What is interesting is Chung’s use of visual cues scattered throughout the film which are like punctuation marks that make statements as to why Singapore is what it is. The name Singapore comes from the Sanskrit: Singa – lion, pura – city. The shot of the question by a foreigner, “What’s the difference between a Singaporean and a Malaysian?” is immediately followed by an image of a lion on a banner (as if in reply). The lion is king of the jungle and brooks no insubordination. The presence of the lion is seen all over the film in the form of the well-known Merlion statue spouting water; another stands guard by the side of a road. The lion continues to exert its power through various signages, among them: In Queue by Law. Obey or else – as Chung (the character) finds to his detriment.

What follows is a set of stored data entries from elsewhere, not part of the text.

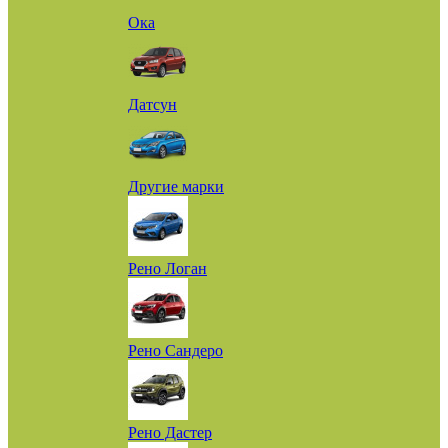
Ока
Датсун
Другие марки
Рено Логан
Рено Сандеро
Рено Дастер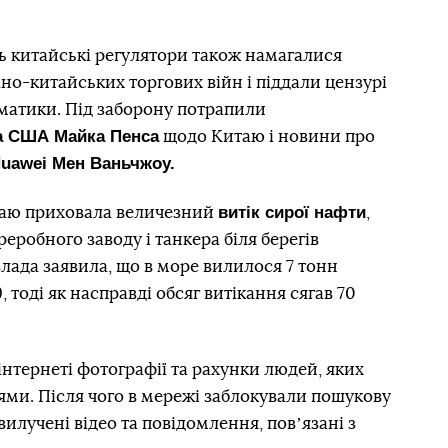
ь китайські регулятори також намагалися
о-китайських торгових війн і піддали цензурі
тематики. Під заборону потрапили
а США Майка Пенса
щодо Китаю і новини про
uawei Мен Ваньчжоу.
витік сирої нафти
итаю приховала величезний
,
еробного заводу і танкера біля берегів
 влада заявила, що в море вилилося 7 тонн
тоді як насправді обсяг витікання сягав 70
інтернеті фотографії та рахунки людей, яких
ями. Після чого в мережі заблокували пошукову
 вилучені відео та повідомлення, повʼязані з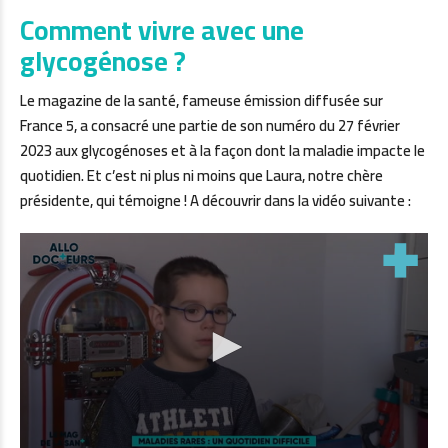
Comment vivre avec une
glycogénose ?
Le magazine de la santé, fameuse émission diffusée sur
France 5, a consacré une partie de son numéro du 27 février
2023 aux glycogénoses et à la façon dont la maladie impacte le
quotidien. Et c’est ni plus ni moins que Laura, notre chère
présidente, qui témoigne ! A découvrir dans la vidéo suivante :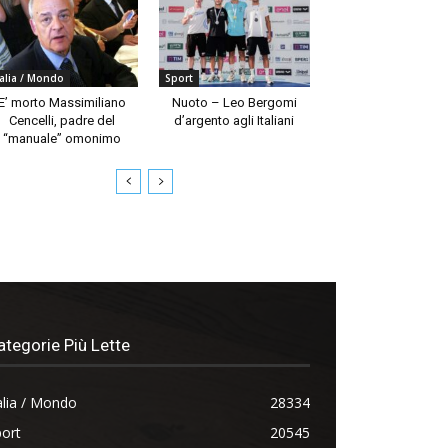
talia / Mondo
Sport
E’ morto Massimiliano
Nuoto – Leo Bergomi
Cencelli, padre del
d’argento agli Italiani
“manuale” omonimo
ategorie Più Lette
alia / Mondo
28334
ort
20545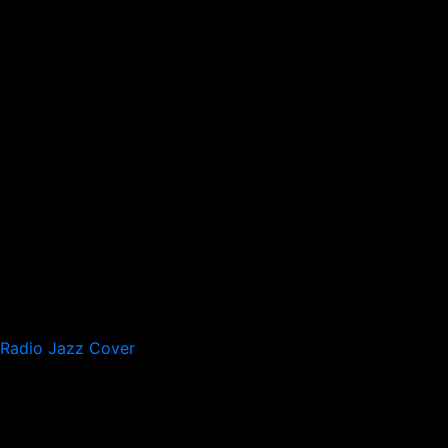
Radio Jazz Cover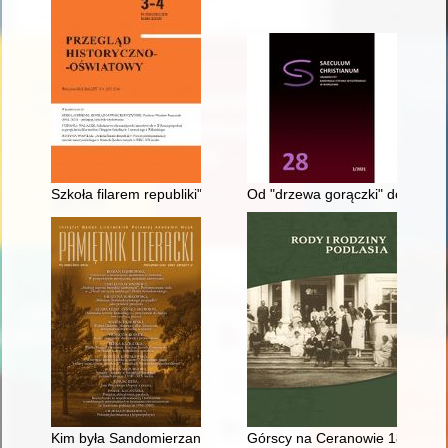
Szkoła filarem republiki" : proces profesjonalizacji zawodu n
Od "drzewa gorączki" do toniku z
Kim była Sandomierzanka? : nowe fakty w sprawie sporu o "P
Górscy na Ceranowie 1859-19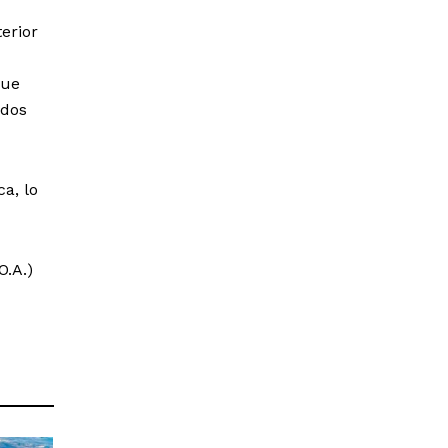
erior
que
ados
a, lo
O.A.)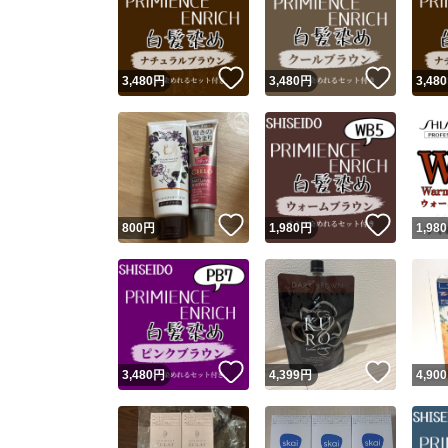
いいね！
いいね
3,480
円
3,480
円
3,480
いいね！
いいね
800
円
1,980
円
1,980
Yaho
安心取引
安心
いいね！
いいね
3,480
円
4,399
円
4,900
取引実績
取引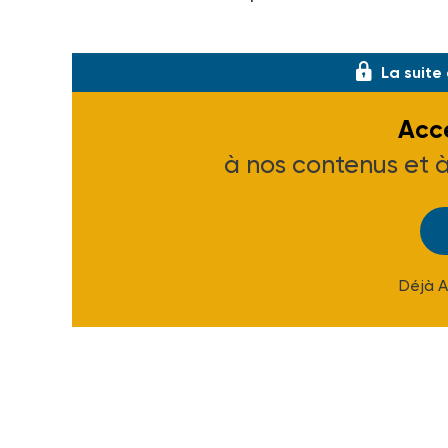
[Avis du ministère de la Santé, à paraîtr
La suite
Accé
à nos contenus et 
Déjà 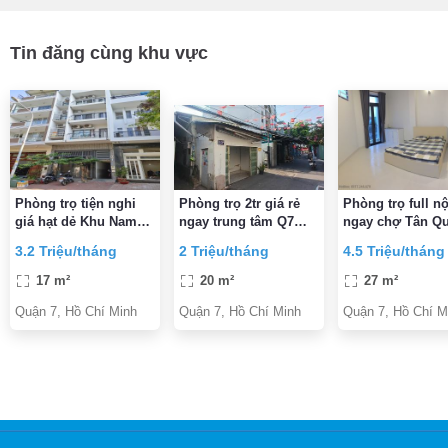
Tin đăng cùng khu vực
Phòng trọ tiện nghi
Phòng trọ 2tr giá rẻ
Phòng trọ full nộ
giá hạt dẻ Khu Nam
ngay trung tâm Q7
ngay chợ Tân Q
Long, kế bên Crescent
cạnh Lotte, ĐH TĐT,
Quận 7 (căn góc 
3.2 Triệu/tháng
2 Triệu/tháng
4.5 Triệu/tháng
Mall, PMH, KCX,
Vivo City
ban công)
thuận tiện đi trung
17 m²
20 m²
27 m²
tâm
Quận 7, Hồ Chí Minh
Quận 7, Hồ Chí Minh
Quận 7, Hồ Chí M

The interviews in the film of locals and foreigners are for and against both countries, but it is not difficult to see on whose side Chung (the filmmaker) is on. This is clearly seen in the final sequence. The camera focuses on a church roof with a cross. There is the non-diegetic sound of the choir singing – a negative omen. The scene cuts to a long take of a crucifix with the image of the Christ in Gothic lighting (a signifier of the fate of Singaporeans, perhaps?). We continue hearing the choir. A mobile phone rings, gunshots ring out. Cut to the exterior of the church. A big Samsung sign is in the background, a garish contrast (another signifier?), to the sedate church with its tall columns. Chung rolls down the steps of the church. Again, there is the sound of the mobile phone ringing. Chung tries to get up. The mobile phone is thrown out and hits him. There is another shot and he falls over, this time permanently killed. Love thy enemy has gone out the window (or literally out the church door) in Shoot the Malaysian, as another one of Chung’s hit-‘em-in-the-guts post-modern texts.
Chung is an unambiguous filmmaker. He plays with iconic characters and situations, making understanding easy. It is a post-modern scenario that he presents, but I suspect it is also a reaction to the existing scenario regarding the Little Cinema of Malaysia (the DV filmmakers), of whom the majority tend to be somewhat inscrutable with their works. Chung films are proof that a simple, straight narrative is possible. Everyday things can take on unexpected turns. He presents them as spectacles, ironically parodying the carnage usually seen in the Hollywood gangster film. His references to TV culture — wrestling and cartoons – show that beneath the violence lie powerful fields of signification, especially in the playfulness and apparent innocence of cartoons.
Chung is a filmmaker who obviously prefers to see himself as an adventurer and an action artist. But he is more than that. He is a filmmaker who thinks in cinematic terms – and is definitely one to watch.